··· Data under study
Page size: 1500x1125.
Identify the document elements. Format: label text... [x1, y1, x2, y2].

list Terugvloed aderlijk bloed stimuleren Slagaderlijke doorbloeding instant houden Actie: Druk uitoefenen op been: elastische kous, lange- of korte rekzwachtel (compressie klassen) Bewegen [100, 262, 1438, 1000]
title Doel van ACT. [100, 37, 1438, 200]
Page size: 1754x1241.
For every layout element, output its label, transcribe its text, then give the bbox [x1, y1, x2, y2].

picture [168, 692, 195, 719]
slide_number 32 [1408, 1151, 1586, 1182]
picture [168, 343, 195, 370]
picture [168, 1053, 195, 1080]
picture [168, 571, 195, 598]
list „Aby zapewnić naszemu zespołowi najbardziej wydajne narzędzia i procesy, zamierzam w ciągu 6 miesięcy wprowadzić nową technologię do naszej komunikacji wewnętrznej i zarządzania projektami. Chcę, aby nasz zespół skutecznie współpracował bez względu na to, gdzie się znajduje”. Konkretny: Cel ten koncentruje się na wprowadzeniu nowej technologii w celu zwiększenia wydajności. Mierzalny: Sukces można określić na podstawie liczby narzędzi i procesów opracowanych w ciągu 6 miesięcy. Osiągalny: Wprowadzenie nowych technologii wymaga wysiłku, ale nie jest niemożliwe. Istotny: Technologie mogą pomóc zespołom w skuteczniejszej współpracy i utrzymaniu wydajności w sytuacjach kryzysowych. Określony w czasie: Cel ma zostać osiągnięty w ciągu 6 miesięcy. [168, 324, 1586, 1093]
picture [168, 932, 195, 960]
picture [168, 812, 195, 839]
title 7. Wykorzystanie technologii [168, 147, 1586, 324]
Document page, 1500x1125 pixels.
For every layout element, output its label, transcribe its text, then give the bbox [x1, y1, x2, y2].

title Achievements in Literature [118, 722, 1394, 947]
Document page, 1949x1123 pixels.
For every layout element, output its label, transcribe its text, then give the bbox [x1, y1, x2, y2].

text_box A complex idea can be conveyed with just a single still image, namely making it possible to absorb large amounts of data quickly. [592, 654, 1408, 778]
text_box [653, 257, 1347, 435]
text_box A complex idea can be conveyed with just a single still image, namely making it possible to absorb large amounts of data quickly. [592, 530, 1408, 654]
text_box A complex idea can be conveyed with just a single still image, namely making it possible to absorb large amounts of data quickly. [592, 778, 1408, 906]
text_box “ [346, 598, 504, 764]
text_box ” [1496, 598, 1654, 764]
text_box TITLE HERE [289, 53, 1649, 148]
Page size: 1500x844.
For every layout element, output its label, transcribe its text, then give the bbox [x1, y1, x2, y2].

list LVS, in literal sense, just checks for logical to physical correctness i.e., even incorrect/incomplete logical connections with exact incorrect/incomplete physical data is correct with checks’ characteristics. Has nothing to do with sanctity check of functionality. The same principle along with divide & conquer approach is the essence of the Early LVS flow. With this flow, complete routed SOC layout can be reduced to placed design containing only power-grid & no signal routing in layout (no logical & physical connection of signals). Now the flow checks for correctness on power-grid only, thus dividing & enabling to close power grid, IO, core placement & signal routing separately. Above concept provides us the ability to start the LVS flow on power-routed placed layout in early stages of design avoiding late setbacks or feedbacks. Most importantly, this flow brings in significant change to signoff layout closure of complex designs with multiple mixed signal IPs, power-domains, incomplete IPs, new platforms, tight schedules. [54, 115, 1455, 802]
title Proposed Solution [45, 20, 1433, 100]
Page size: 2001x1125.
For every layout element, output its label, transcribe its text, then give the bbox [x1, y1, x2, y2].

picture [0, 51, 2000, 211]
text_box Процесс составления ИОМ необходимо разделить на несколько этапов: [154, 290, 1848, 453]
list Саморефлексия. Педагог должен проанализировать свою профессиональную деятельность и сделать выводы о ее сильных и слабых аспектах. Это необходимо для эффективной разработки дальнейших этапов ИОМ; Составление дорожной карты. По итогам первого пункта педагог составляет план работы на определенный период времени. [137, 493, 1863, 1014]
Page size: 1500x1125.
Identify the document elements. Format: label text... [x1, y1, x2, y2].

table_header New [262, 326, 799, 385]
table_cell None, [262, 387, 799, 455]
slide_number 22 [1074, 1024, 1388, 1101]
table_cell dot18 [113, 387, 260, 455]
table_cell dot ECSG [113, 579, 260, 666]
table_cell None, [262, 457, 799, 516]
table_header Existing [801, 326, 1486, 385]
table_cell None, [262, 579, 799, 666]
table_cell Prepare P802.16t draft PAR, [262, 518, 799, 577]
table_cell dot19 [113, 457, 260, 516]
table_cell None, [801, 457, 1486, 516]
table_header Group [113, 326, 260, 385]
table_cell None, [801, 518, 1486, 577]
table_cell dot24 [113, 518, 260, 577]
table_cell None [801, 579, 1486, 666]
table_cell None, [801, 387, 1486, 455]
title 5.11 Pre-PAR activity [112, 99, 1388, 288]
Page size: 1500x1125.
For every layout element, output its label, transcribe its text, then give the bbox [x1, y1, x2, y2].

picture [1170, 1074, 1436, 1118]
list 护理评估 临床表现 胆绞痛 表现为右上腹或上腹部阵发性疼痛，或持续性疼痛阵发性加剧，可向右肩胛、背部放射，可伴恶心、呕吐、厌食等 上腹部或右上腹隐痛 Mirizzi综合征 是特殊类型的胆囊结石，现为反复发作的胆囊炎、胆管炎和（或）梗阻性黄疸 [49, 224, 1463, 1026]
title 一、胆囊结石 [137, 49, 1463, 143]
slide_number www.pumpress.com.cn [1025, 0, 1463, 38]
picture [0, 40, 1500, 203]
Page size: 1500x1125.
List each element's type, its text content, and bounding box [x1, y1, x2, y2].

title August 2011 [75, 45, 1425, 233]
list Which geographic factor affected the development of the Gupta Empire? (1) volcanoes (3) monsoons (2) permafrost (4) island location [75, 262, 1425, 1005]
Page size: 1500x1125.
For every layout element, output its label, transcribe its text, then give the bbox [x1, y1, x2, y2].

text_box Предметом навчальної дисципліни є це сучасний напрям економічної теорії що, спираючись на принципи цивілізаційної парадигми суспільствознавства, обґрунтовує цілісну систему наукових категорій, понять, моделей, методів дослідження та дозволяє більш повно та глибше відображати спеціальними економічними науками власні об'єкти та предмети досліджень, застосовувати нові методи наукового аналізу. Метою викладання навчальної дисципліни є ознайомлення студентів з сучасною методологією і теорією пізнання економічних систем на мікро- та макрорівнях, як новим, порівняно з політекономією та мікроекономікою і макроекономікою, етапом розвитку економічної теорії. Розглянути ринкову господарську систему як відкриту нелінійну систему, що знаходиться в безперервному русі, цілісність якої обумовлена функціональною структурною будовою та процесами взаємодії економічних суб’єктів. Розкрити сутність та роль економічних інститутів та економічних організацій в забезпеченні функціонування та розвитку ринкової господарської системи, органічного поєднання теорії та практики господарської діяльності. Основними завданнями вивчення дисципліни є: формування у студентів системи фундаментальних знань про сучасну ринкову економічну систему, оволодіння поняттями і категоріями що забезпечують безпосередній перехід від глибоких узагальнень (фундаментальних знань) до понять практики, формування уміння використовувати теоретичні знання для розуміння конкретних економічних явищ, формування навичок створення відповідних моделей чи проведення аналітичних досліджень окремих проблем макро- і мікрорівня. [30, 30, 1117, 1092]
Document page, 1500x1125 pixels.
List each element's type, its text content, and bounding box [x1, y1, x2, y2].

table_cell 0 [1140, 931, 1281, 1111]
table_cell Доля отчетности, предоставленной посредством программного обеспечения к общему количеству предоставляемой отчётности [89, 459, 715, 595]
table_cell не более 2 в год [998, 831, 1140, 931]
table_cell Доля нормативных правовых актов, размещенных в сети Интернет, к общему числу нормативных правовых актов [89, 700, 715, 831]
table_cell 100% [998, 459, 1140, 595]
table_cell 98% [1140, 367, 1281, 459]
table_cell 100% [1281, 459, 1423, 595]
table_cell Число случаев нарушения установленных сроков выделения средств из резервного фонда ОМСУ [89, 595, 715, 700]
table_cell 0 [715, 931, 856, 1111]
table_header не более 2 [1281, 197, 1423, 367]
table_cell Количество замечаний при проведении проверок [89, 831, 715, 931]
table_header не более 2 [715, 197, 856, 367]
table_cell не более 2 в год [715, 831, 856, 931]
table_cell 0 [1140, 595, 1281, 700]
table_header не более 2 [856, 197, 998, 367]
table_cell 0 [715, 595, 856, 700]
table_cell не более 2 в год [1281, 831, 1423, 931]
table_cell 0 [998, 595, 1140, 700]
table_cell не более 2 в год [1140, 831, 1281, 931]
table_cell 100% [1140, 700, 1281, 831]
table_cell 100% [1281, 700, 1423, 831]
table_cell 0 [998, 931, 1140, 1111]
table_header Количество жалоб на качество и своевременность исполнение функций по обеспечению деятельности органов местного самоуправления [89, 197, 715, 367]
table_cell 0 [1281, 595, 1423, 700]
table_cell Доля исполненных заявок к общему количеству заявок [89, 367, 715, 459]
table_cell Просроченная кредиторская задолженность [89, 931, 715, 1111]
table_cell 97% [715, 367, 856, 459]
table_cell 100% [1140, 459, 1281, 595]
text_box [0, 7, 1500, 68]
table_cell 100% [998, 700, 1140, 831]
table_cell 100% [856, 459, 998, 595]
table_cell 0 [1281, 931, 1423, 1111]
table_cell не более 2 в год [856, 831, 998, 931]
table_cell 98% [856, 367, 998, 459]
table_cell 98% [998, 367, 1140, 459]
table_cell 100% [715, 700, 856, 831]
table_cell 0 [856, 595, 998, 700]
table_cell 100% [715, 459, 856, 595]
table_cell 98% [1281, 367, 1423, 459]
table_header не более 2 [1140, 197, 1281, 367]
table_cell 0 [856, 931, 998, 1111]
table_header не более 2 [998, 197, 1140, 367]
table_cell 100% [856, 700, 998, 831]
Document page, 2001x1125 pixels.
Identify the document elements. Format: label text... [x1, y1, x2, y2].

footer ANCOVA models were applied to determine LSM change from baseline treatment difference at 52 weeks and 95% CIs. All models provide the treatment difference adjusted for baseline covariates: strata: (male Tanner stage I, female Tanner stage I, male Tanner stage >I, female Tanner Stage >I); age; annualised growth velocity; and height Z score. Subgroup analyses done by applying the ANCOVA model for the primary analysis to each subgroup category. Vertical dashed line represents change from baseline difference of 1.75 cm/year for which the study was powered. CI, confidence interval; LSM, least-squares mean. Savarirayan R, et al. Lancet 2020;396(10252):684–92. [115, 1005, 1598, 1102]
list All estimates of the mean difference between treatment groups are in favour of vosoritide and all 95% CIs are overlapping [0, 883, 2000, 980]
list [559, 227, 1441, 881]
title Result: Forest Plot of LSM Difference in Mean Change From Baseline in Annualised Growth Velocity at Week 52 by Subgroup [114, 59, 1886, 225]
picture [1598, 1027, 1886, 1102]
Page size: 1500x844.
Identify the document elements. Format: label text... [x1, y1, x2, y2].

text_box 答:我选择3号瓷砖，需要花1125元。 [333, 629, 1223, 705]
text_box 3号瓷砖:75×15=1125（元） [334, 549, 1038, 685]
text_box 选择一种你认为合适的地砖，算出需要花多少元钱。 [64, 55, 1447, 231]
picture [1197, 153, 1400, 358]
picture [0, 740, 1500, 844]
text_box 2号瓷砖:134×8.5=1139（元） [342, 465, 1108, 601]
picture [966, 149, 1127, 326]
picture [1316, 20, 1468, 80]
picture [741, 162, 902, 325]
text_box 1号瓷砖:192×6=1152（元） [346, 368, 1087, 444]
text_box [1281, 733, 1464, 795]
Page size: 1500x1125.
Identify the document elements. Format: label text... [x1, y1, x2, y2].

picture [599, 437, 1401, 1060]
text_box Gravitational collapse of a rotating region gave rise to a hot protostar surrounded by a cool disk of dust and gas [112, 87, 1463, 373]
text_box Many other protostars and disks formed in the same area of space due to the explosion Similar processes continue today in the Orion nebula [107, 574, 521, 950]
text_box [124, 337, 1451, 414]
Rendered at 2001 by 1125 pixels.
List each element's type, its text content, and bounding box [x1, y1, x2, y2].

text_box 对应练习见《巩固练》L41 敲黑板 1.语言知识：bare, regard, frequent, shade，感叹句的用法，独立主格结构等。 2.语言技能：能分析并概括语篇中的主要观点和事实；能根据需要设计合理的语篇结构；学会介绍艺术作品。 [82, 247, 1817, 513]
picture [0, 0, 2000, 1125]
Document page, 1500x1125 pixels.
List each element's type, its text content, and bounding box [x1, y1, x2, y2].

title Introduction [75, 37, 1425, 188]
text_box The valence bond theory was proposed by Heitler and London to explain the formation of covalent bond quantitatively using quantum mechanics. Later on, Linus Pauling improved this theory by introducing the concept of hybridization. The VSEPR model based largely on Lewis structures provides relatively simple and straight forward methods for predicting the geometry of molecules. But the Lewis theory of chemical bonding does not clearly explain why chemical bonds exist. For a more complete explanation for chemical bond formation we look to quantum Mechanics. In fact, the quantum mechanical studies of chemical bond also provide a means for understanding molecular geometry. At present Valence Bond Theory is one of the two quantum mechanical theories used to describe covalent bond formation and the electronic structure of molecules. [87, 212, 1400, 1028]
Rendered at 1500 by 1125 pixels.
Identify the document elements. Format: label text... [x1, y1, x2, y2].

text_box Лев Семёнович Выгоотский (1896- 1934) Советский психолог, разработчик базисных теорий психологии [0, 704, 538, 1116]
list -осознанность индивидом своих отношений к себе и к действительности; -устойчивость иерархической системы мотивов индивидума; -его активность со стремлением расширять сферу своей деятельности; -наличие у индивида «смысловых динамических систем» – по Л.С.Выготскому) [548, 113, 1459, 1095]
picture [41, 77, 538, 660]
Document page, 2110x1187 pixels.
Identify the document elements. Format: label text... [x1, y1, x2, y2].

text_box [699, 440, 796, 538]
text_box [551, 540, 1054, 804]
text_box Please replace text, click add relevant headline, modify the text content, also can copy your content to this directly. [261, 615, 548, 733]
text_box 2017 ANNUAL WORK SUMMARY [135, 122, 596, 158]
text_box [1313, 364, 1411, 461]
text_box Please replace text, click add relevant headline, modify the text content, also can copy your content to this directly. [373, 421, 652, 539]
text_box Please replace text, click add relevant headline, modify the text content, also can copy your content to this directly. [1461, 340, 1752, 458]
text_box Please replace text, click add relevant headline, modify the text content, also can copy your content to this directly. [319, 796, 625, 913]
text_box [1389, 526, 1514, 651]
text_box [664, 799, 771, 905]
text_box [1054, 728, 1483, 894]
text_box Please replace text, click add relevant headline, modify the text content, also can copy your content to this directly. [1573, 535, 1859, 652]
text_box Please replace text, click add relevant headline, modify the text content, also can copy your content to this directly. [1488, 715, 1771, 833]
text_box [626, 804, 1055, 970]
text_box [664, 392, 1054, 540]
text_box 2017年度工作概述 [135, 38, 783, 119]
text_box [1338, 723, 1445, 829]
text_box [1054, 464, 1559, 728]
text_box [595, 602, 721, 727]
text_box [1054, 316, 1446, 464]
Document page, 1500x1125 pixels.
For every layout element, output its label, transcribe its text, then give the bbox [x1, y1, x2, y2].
······
**Exercise brief:**
Your output should be an exact copy of the lines from the one containing "text_box [1054, 728, 1483, 894]" through the last line of the data above.

**Output for this task:**
text_box [1054, 728, 1483, 894]
text_box Please replace text, click add relevant headline, modify the text content, also can copy your content to this directly. [1573, 535, 1859, 652]
text_box Please replace text, click add relevant headline, modify the text content, also can copy your content to this directly. [1488, 715, 1771, 833]
text_box [626, 804, 1055, 970]
text_box [664, 392, 1054, 540]
text_box 2017年度工作概述 [135, 38, 783, 119]
text_box [1338, 723, 1445, 829]
text_box [1054, 464, 1559, 728]
text_box [595, 602, 721, 727]
text_box [1054, 316, 1446, 464]
Document page, 1500x1125 pixels.
For every layout element, output its label, transcribe its text, then give the bbox [x1, y1, x2, y2].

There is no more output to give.